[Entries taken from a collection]
* * *

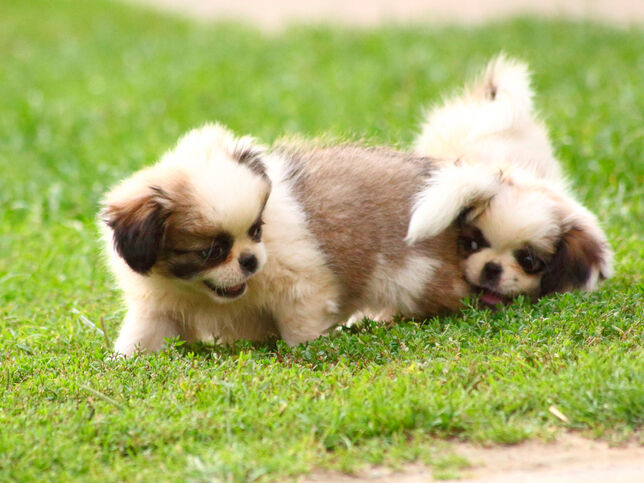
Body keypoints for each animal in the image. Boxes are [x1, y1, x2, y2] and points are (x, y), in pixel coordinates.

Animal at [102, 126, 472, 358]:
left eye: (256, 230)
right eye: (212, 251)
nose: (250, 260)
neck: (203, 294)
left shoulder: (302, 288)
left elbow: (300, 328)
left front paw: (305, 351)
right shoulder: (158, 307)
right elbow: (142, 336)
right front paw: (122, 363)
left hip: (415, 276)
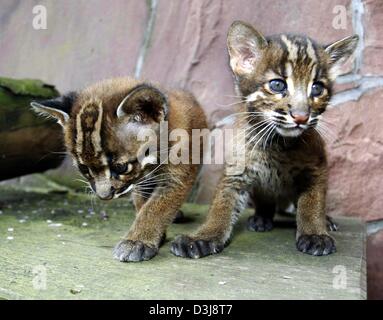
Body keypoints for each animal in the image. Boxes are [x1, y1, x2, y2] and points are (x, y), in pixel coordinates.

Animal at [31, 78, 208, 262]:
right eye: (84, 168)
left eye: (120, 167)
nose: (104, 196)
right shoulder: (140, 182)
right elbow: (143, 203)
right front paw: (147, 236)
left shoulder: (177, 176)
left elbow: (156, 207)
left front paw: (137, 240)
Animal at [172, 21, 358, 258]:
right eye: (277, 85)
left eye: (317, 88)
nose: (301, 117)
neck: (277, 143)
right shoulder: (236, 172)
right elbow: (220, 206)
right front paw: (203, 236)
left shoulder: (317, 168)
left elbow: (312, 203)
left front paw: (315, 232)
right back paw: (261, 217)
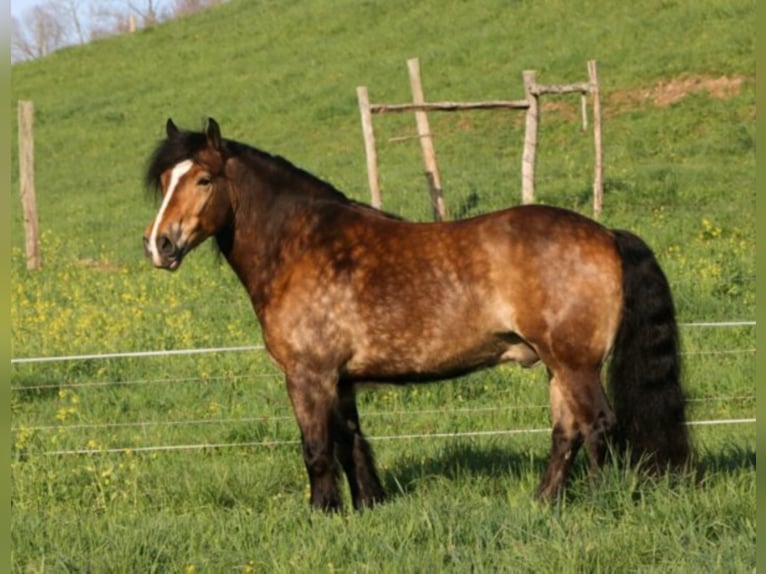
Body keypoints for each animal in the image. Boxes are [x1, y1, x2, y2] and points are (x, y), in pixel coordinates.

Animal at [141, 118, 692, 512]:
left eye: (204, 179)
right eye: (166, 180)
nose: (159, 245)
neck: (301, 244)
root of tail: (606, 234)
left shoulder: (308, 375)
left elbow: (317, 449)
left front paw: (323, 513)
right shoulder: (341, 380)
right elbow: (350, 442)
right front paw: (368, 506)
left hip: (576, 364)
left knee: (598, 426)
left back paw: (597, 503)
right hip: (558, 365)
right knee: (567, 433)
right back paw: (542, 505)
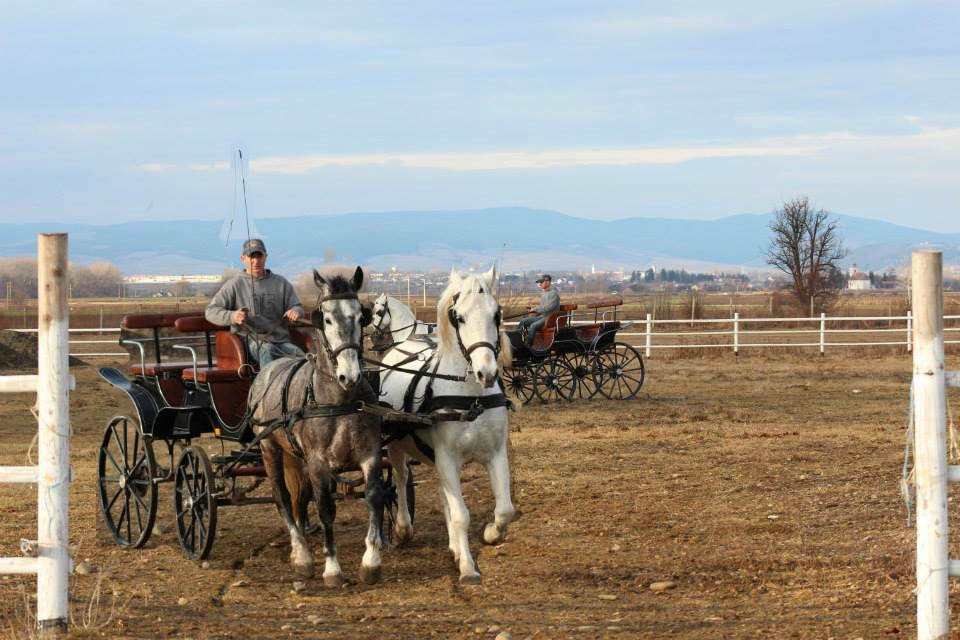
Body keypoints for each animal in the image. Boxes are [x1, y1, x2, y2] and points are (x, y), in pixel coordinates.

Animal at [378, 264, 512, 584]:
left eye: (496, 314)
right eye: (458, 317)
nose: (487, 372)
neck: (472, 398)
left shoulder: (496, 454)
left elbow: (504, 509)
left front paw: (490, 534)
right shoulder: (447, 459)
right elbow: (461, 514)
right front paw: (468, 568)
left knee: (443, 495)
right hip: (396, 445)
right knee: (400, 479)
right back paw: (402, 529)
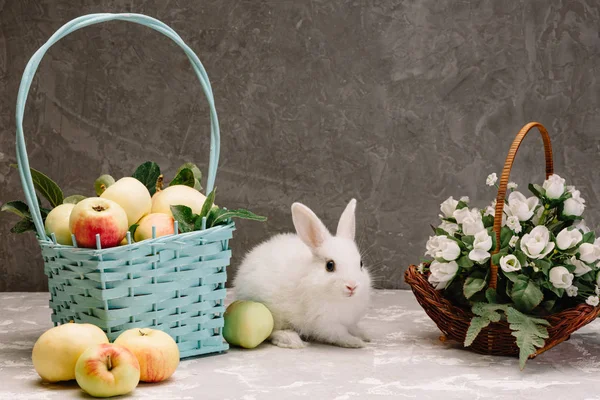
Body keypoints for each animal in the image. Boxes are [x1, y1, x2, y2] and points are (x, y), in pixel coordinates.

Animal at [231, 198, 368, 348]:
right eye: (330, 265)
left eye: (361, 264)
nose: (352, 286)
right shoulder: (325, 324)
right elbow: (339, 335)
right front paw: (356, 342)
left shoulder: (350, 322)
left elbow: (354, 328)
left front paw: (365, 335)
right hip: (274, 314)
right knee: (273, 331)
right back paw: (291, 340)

* * *

Looking above, find the stretch of lines that opens with the one holding "left elbow: (300, 328)" and closes with the one holding "neck: (301, 244)". Copy it exactly, pictures excluded.

◆ Reply
left elbow: (300, 328)
left front paw: (305, 351)
right shoulder: (158, 307)
right elbow: (142, 336)
right front paw: (122, 363)
left hip: (415, 276)
Body keypoints for each animal in the image. Boxes are [x1, y1, x2, y2] and points are (x, y), in pixel coordinates.

Animal at [31, 78, 208, 262]:
right eye: (84, 168)
left eye: (120, 167)
nose: (104, 196)
right shoulder: (140, 182)
right elbow: (143, 203)
right front paw: (147, 236)
left shoulder: (177, 176)
left elbow: (156, 207)
left front paw: (137, 240)
Animal at [172, 21, 358, 258]:
right eye: (277, 85)
left eye: (317, 88)
nose: (301, 117)
neck: (277, 143)
right shoulder: (236, 172)
right elbow: (220, 206)
right front paw: (203, 236)
left shoulder: (317, 168)
left elbow: (312, 203)
left front paw: (315, 232)
right back paw: (261, 217)
Body keypoints for each animal in the image. Boxes are [x1, y1, x2, y2] and points are (x, y), in pixel coordinates.

Animal at [141, 118, 692, 512]:
left eye: (204, 179)
right eye: (166, 180)
nose: (159, 245)
neck: (301, 244)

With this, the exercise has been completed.